Child Endowment was a non-means tested, universal allowance introduced by the Commonwealth government in 1941. The Child Endowment Act 1941 provided that a sum of 5 shillings per week, for each child after the first under the age of 16 years, be paid directly to the mother. Under the original legislation, child endowment could not be paid to children living in institutions run by the State or Commonwealth government (charitable or religious Homes were eligible). The act was amended in 1942, and child endowment payments were made available to government-run institutions, and to Aboriginal children living on missions.

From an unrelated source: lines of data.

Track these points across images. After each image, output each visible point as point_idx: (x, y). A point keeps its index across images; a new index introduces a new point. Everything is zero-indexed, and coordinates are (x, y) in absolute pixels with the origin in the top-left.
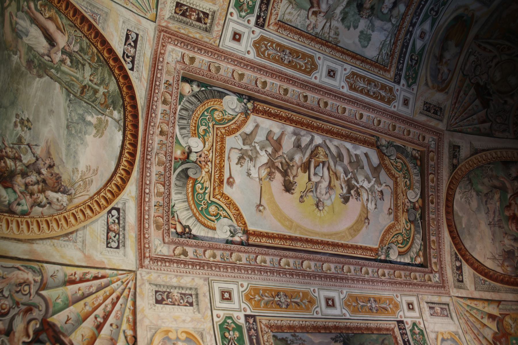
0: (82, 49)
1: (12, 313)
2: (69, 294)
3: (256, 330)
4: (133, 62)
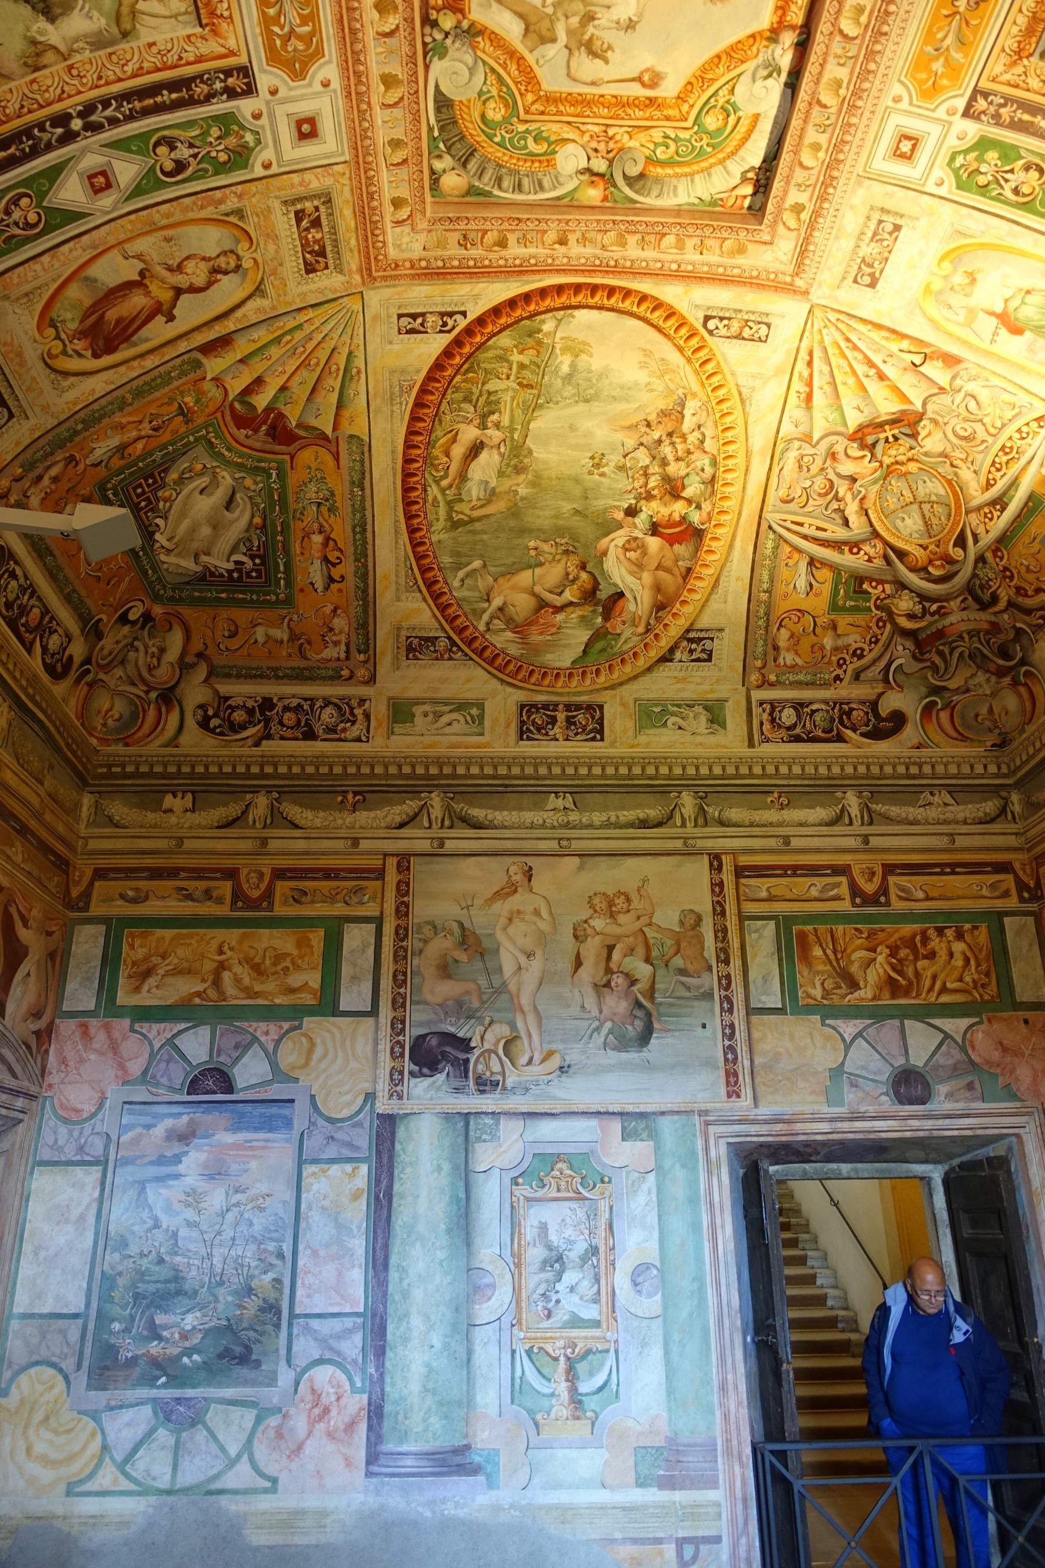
0: (467, 399)
1: (832, 476)
2: (825, 402)
3: (1008, 100)
4: (451, 314)
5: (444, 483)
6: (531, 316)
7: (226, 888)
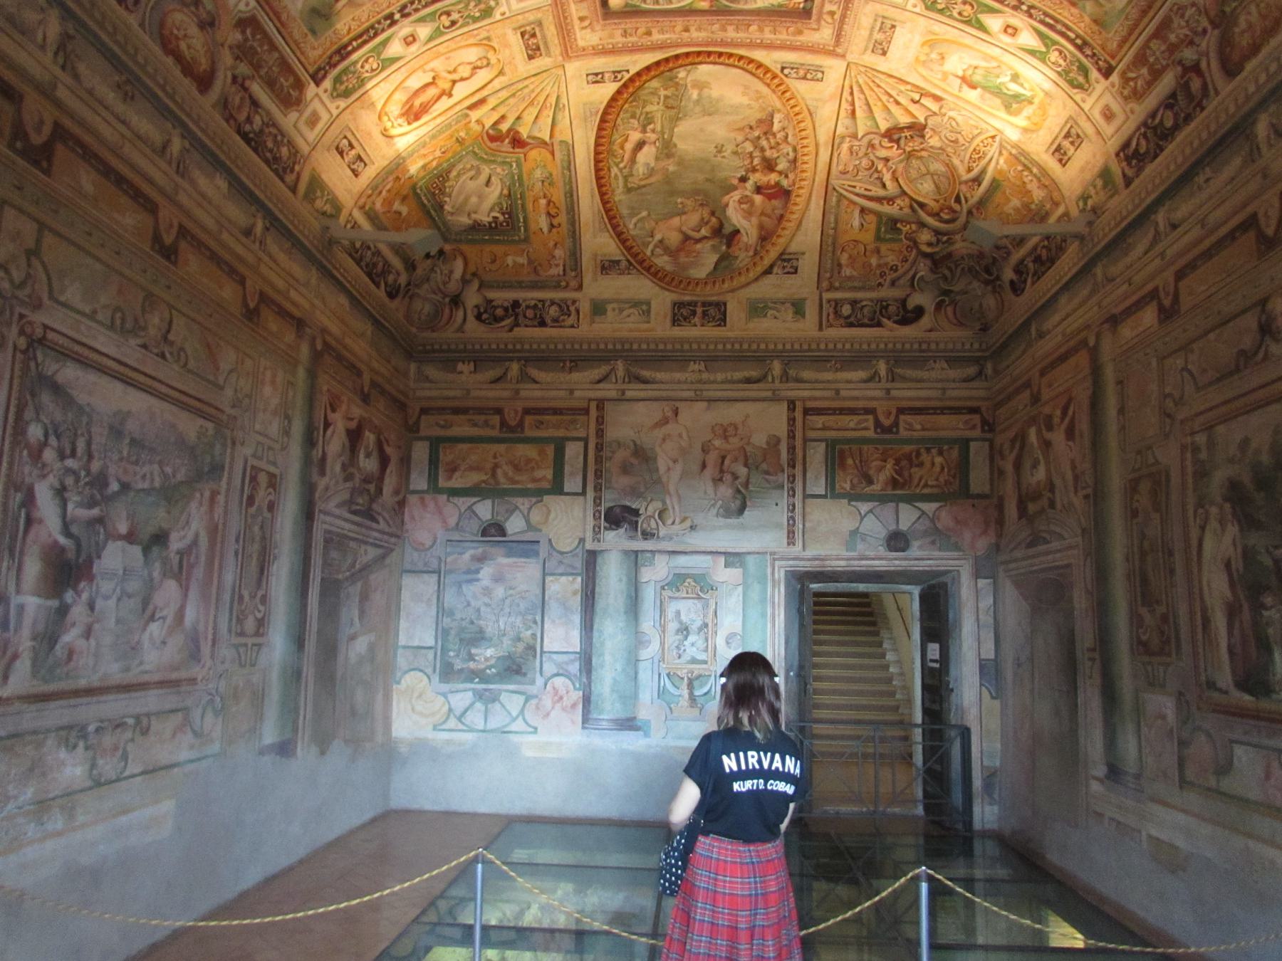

The child endowment benefit was replaced in 1976 by the family allowance.
The child endowment scheme was introduced by the Menzies government in 1941. Its main spokesman was the Minister for Labor, Harold Holt, 'the only bachelor in the Federal Cabinet' as the Australian Women's Weekly pointed out.

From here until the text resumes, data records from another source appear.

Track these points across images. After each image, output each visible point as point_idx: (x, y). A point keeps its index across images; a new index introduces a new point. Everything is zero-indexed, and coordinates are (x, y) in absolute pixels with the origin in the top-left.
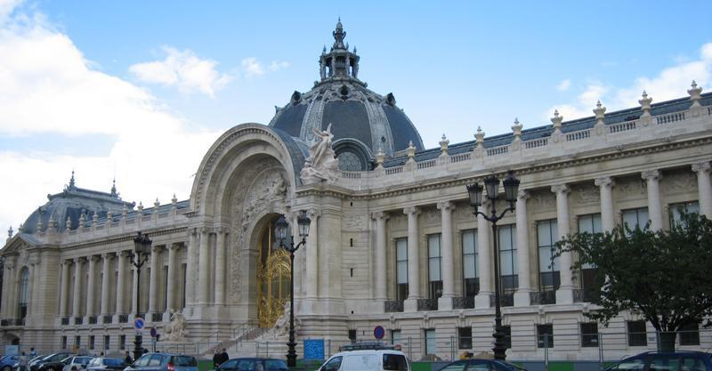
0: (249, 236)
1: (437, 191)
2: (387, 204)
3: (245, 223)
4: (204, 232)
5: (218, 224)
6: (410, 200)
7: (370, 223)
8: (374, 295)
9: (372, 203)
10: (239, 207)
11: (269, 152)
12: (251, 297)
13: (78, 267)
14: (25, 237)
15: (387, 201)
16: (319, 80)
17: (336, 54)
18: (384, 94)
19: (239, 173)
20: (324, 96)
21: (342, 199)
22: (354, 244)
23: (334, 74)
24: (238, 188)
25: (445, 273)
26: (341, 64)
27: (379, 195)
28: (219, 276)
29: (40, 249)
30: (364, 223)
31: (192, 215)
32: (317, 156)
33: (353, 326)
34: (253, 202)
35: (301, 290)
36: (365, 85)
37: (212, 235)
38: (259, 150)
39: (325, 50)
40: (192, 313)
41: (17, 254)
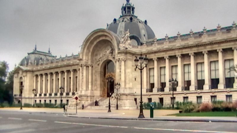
3: (98, 63)
4: (85, 66)
5: (89, 63)
10: (96, 57)
11: (107, 38)
12: (101, 87)
13: (39, 77)
14: (21, 67)
16: (122, 15)
17: (127, 6)
18: (144, 20)
19: (96, 46)
20: (124, 20)
23: (127, 13)
25: (206, 77)
26: (129, 10)
28: (90, 80)
29: (26, 71)
31: (81, 60)
32: (124, 40)
33: (136, 97)
34: (101, 56)
36: (137, 17)
37: (87, 67)
38: (104, 38)
39: (123, 5)
40: (81, 92)
41: (18, 73)
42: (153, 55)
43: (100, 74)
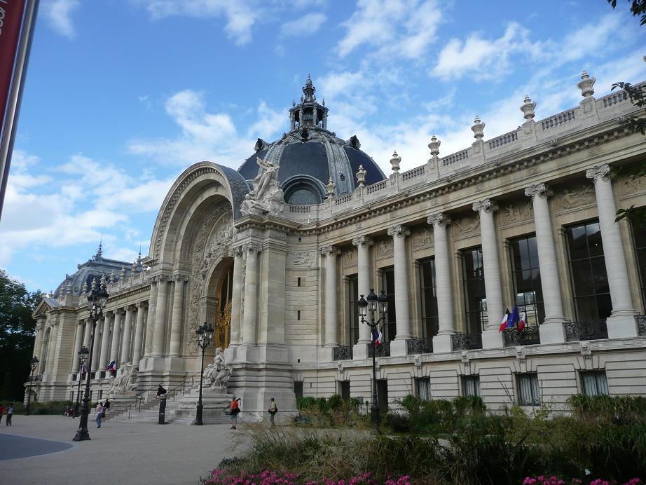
0: (207, 284)
1: (389, 215)
2: (335, 237)
6: (359, 229)
7: (320, 259)
8: (324, 340)
9: (322, 237)
10: (199, 255)
15: (337, 233)
19: (197, 220)
21: (287, 234)
22: (301, 283)
24: (198, 236)
26: (309, 116)
27: (328, 227)
30: (313, 260)
33: (299, 378)
35: (239, 335)
41: (45, 317)
42: (353, 228)
43: (208, 303)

When the legislation was first passed in 1941, children in institutions run by State or Commonwealth governments were not eligible to receive child endowment payments. (Children in orphanages run by religious or charitable organisations were paid child endowment benefits.) In the Australian House of Representatives, during the second reading of Child Endowment bill, Mr Pollard (Labor member for Ballaarat) voiced concerns about the exclusion of children in government-run orphanages:
… that is an anomaly. Many parents in well-to-do circumstances are eligible for this benefit … the bill definitely treats the inmates of orphanages differently from the children of parents who can afford adequately to maintain them … a distinct injustice is being done to a particularly unfortunate section (2 April 1941).

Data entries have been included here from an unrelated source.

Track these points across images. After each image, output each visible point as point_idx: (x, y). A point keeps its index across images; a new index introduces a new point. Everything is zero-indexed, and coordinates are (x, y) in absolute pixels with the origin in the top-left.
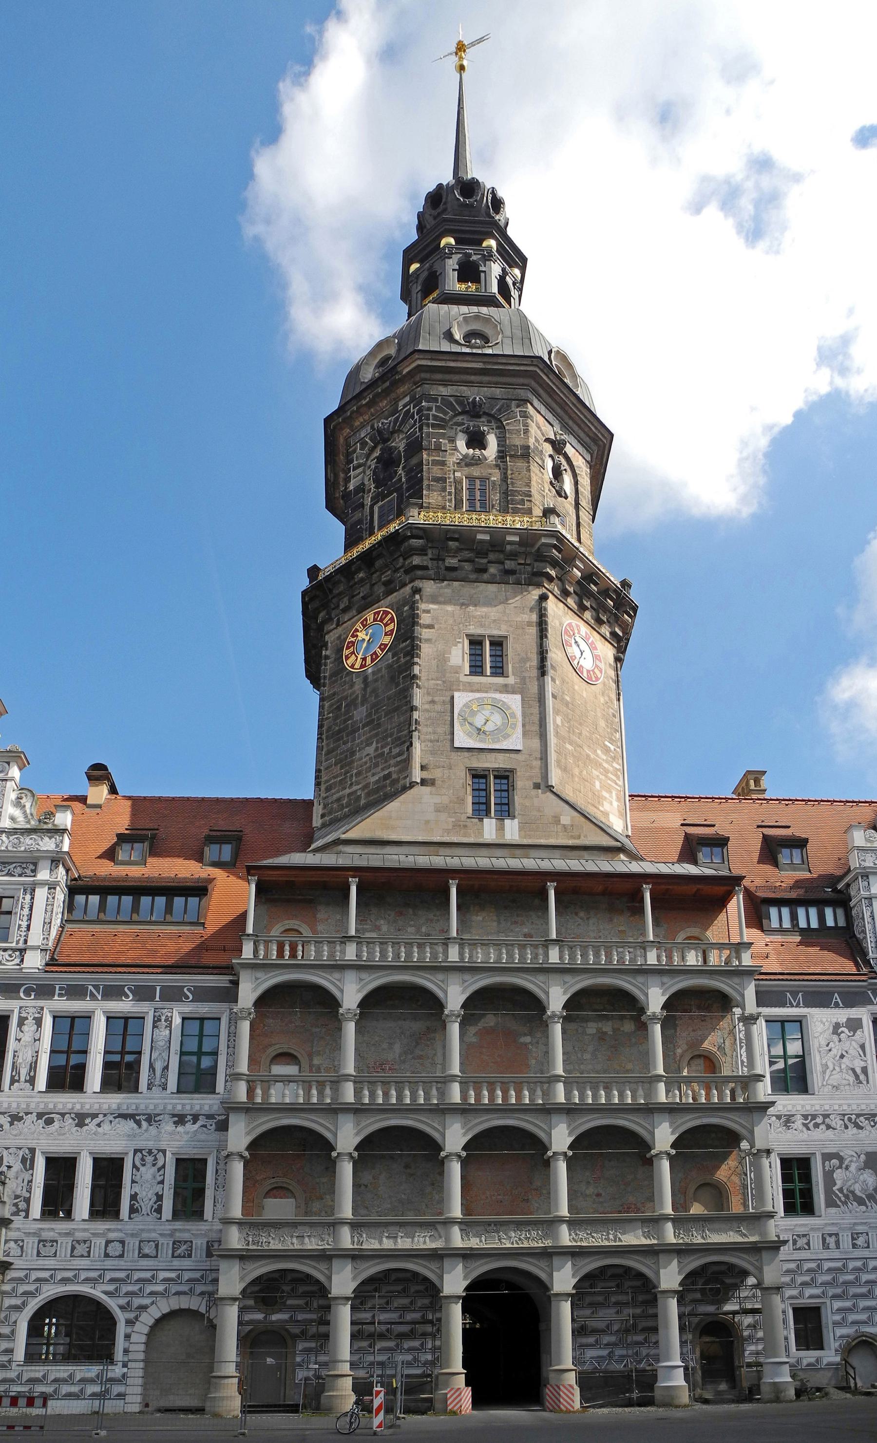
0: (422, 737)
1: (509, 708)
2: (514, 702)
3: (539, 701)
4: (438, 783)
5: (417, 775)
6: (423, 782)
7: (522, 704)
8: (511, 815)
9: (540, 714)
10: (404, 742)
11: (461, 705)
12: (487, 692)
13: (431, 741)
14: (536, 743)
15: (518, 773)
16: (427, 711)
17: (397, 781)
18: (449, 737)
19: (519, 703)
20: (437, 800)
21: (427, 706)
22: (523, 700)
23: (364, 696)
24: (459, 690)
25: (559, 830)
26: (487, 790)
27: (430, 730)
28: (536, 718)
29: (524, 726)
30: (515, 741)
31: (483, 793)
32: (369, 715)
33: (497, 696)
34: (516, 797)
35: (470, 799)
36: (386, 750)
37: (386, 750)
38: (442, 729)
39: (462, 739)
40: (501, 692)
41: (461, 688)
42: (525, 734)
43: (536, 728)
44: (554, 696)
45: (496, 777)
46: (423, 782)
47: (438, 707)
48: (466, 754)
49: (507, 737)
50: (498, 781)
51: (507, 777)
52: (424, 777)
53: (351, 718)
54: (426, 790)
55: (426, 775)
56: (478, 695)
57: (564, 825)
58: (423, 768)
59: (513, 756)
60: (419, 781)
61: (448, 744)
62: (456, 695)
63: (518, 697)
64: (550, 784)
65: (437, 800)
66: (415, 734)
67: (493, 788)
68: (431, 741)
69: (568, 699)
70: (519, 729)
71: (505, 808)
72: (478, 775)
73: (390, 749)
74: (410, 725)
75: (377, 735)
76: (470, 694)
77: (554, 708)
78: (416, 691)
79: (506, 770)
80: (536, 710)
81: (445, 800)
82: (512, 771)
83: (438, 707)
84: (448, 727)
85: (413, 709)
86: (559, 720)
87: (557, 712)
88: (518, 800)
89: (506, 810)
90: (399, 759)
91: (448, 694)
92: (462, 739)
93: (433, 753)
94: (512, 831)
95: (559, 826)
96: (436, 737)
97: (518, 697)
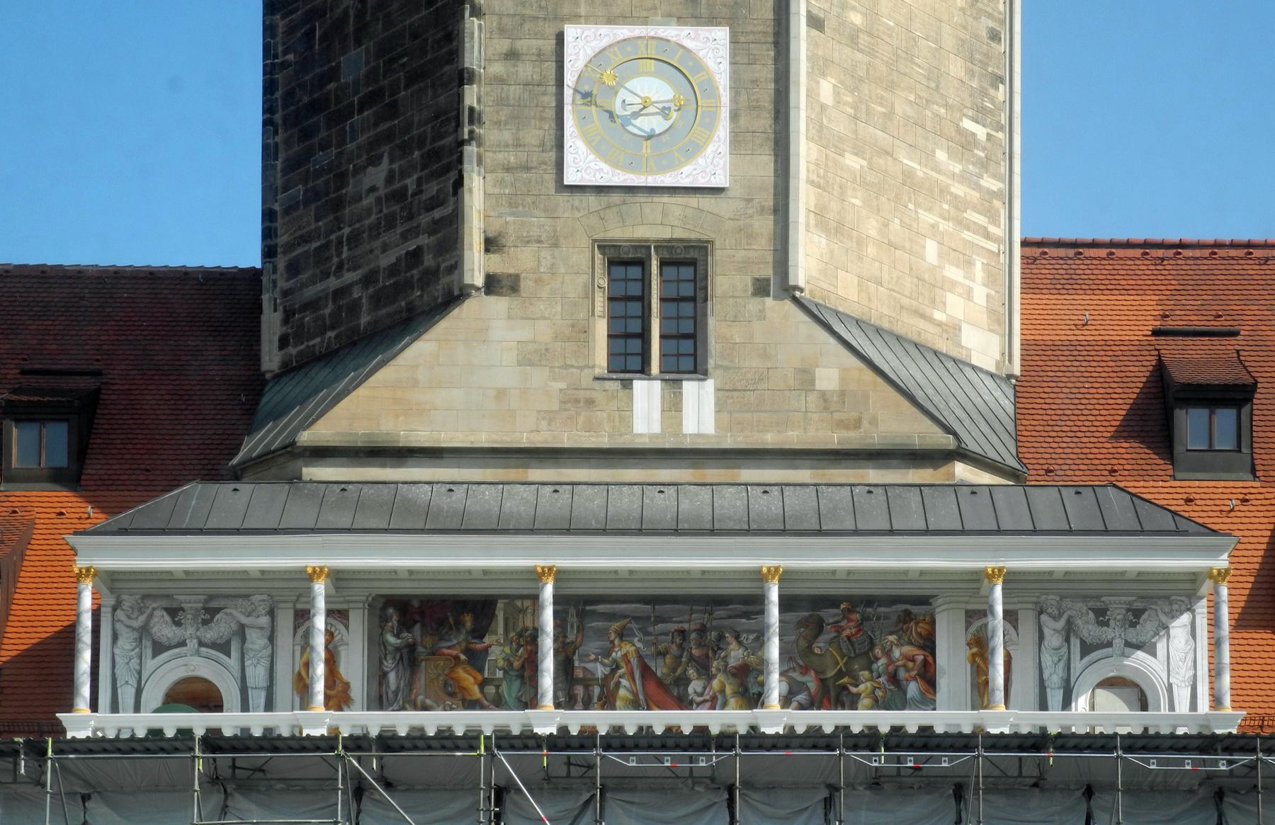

Maurice Blackburn predicted, 'I think that there will be a good deal of friction over this matter between State Governments and the Commonwealth Government'.
Indeed, representations were made to the Commonwealth Government after the passage of the Child Endowment Act 1941 about various anomalies. The Western Australian Premier made 'very strong representations' on behalf of Aboriginal children in dormitories who were ineligible for child endowment. State governments claimed that it was anomalous that state-run institutions did not receive child endowment, but if they boarded a child out to a foster mother, she could receive the Commonwealth's child endowment (as well as receive support from the state government).
Aboriginal missions also made representations to the Australian government, about which children were eligible to receive child endowment. It was unclear whether families with children who visited the mission on occasion, but still hunted and lived a 'tribal life' were to be judged as 'nomadic' and thus ineligible for child endowment under section 15 of the legislation.
In Victoria in late 1941, there was controversy when the Charities Board ceased its regular grants to religious and charitable institutions, as they were receiving 'a large amount of revenue from the Commonwealth child endowment scheme' (Victorian Hansard, 27 November 1941).
The regulations were amended in March 1942, so that payments could be made to hospitals for children who were admitted for periods of at least 12 weeks.
In June 1942, the legislation was amended so that children living in state-run institutions were eligible for child endowment payments. The amendments also made it possible for child endowment grants to be made for Aboriginal children living on missions. The child endowment payments made to institutions and missions could be applied to the 'general maintenance, training and advancement of the children living there'.
Explaining the amendments to the legislation, an article in The Worker stated:
Generally speaking it was thought desirable to provide some additional funds to supplement the efforts of the State and provide additional food, clothing, and comforts for those children who have not the priceless blessing of fond parents and congenial home surroundings.
Child endowment payments became an important source of funding for children's Homes and orphanages.
In an oral history interview in 2011, former resident of the Gill Memorial Home for Boys in Goulburn, Jim Luthy, described how the Salvation Army benefited from child endowment payments made for the boys living in the institution. He describes how the system affected the education of boys from Gill:
When we went to school we weren't placed in the top classes … Kids from Gill would come and go … The school didn't see terribly much sense in keeping children in the top classes - they knew they wouldn't be there after Year 10 anyway. Because after year 10, you didn't get any funding. Child endowment finished, and then they threw you out.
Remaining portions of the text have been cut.